The just-approved farm bill allows states to use industrial hemp as a commodity and State Sen. Norm Wallman of Cortland says this could be an opportunity for Nebraska.
"It was grown prior to World War I and it was legal and then somehow it was against the law to grow it, so I think it's a win-win situation for Nebraska," said Wallman.
Hemp is the term for high growing varieties of the cannabis plant and can be refined into products such as hemp seed foods, hemp oil, wax, resin, rope, cloth, pulp, paper, and fuel. Other variants are used as marijuana.
LB 1001 would allow industrial hemp to be planted, grown, harvested and sold in the state. "I think it can really help small America and that's why I introduced it and hopefully it can help somebody," added Wallman.

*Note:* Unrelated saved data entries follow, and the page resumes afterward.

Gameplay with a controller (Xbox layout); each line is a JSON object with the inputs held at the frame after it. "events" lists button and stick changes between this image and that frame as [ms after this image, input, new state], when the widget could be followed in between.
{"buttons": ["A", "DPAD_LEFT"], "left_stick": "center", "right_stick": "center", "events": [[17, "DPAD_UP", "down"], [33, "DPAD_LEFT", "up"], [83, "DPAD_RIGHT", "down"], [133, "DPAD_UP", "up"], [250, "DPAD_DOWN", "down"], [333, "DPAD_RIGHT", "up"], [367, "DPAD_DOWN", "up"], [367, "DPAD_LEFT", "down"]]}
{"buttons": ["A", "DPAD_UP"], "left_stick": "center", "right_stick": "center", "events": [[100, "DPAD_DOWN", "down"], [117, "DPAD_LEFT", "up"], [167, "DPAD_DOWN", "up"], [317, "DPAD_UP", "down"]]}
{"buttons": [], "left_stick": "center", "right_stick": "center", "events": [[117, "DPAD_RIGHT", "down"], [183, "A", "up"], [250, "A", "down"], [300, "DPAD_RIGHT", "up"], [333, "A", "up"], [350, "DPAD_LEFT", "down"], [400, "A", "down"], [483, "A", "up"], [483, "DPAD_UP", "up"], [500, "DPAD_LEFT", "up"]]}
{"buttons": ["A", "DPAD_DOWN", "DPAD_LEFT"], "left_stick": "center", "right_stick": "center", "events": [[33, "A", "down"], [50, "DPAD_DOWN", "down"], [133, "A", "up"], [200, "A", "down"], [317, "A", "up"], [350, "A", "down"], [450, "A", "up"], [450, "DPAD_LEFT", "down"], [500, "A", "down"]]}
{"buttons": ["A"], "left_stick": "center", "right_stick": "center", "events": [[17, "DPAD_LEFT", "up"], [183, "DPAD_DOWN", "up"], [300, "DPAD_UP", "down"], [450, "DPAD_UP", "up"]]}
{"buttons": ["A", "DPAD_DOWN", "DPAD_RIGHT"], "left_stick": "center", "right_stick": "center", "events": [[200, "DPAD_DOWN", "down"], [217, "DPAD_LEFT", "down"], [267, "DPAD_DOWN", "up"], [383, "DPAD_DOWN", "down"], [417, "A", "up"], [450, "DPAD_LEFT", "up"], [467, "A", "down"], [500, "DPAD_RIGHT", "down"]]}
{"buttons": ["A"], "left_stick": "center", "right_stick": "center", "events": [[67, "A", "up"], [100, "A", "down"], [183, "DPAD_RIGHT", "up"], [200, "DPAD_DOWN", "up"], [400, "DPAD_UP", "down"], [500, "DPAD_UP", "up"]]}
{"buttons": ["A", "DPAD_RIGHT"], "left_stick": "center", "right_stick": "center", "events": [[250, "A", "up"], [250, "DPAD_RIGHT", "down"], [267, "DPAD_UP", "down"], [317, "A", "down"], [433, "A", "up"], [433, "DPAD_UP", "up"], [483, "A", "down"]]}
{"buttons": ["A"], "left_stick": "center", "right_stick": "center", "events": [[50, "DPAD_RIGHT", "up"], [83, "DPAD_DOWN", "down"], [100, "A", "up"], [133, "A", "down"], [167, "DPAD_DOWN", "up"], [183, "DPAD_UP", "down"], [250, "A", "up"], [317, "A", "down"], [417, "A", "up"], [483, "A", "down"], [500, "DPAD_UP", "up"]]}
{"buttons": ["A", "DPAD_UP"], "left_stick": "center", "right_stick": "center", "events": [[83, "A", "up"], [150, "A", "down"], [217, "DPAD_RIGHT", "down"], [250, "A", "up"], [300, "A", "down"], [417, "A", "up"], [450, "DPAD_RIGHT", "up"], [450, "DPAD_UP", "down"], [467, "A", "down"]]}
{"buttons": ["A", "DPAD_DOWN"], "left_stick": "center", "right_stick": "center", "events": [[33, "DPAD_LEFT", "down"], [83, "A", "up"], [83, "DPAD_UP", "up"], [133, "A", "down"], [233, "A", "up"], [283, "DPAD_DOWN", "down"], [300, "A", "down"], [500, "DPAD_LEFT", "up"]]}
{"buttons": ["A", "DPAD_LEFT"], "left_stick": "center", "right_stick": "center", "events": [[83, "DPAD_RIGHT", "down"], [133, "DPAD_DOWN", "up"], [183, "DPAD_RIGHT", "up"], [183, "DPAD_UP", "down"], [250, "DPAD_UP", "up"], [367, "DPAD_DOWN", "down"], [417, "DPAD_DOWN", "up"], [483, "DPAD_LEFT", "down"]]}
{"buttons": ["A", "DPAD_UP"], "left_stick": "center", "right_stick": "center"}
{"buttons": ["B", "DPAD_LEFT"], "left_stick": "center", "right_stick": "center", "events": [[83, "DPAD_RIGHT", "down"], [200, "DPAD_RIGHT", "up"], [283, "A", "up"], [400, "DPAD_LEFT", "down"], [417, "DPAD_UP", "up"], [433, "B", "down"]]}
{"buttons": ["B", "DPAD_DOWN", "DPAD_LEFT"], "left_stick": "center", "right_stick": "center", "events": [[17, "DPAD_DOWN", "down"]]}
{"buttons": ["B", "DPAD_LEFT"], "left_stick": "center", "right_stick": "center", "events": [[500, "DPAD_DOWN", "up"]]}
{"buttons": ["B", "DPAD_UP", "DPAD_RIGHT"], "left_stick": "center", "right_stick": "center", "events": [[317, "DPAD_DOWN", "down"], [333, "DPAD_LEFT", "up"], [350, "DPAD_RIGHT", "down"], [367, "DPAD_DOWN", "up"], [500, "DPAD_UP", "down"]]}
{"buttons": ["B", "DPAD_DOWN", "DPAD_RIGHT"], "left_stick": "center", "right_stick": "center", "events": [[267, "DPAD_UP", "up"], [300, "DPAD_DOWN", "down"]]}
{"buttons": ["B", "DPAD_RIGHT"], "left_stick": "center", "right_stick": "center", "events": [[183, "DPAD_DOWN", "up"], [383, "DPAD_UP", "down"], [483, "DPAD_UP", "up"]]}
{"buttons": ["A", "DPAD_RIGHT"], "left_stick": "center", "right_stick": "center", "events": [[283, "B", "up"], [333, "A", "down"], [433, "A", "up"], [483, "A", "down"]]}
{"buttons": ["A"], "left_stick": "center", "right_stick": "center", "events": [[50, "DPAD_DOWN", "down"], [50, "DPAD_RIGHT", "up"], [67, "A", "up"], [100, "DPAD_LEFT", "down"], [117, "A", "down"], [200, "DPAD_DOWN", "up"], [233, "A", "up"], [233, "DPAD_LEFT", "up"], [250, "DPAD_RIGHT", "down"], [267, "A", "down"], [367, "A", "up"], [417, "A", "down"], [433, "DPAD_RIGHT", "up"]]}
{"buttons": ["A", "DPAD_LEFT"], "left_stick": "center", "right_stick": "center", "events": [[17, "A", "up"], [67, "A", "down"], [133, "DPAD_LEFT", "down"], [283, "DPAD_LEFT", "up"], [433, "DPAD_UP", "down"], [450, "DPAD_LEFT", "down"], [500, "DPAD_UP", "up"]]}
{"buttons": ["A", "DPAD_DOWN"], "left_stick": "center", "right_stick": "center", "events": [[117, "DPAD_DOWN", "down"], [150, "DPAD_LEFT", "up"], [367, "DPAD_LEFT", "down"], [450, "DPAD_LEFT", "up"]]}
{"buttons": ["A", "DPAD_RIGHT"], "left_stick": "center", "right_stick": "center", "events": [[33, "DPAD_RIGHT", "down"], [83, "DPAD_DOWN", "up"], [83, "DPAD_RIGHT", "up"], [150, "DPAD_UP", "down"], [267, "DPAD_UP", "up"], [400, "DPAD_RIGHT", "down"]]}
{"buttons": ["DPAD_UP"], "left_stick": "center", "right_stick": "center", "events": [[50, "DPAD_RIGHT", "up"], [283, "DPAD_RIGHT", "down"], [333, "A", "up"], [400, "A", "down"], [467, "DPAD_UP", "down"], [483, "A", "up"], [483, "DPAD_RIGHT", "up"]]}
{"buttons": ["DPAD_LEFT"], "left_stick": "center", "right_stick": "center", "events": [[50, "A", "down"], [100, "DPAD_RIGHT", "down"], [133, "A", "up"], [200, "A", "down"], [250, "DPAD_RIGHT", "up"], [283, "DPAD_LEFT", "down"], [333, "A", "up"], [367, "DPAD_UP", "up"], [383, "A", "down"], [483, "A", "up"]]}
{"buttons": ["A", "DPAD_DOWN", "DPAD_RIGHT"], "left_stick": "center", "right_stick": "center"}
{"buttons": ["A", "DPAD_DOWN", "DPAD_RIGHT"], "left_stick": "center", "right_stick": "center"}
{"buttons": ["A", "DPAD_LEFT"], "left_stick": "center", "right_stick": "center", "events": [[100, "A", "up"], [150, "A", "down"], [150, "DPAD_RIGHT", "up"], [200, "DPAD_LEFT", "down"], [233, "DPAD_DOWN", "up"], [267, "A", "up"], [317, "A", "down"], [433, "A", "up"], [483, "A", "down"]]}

Organic farmer Bill Hawkins says the potential new crop of hemp could bring a boost to Nebraska's economy. "Gives us a chance to compete on a level playing field both nationally and internationally with this new emerging industry."
Grant County Sheriff Shawn Hebbert has concerns about the proposal. "We do have hemp in western Nebraska, it grows all over the state. Some of the questions we have is, how is this going to be regulated? How is this going to affect the farmers and ranchers who already have this growing? Is it going to be a public health concern if one of these fields catches on fire?"
If a farmer wants to plant hemp, they would have to pass a criminal history check and pay $150 for a license. "It's unlimited on the products and local jobs that we can create with this valuable drought-resistant crop," said Hawkins.
Industrial hemp can only contain less than one percent THC (tetrahydrocannabinol, the main mind-altering ingredient found in the cannabis plant responsible for most of marijuana's psychological effects).
A legislative committee took no action on the bill.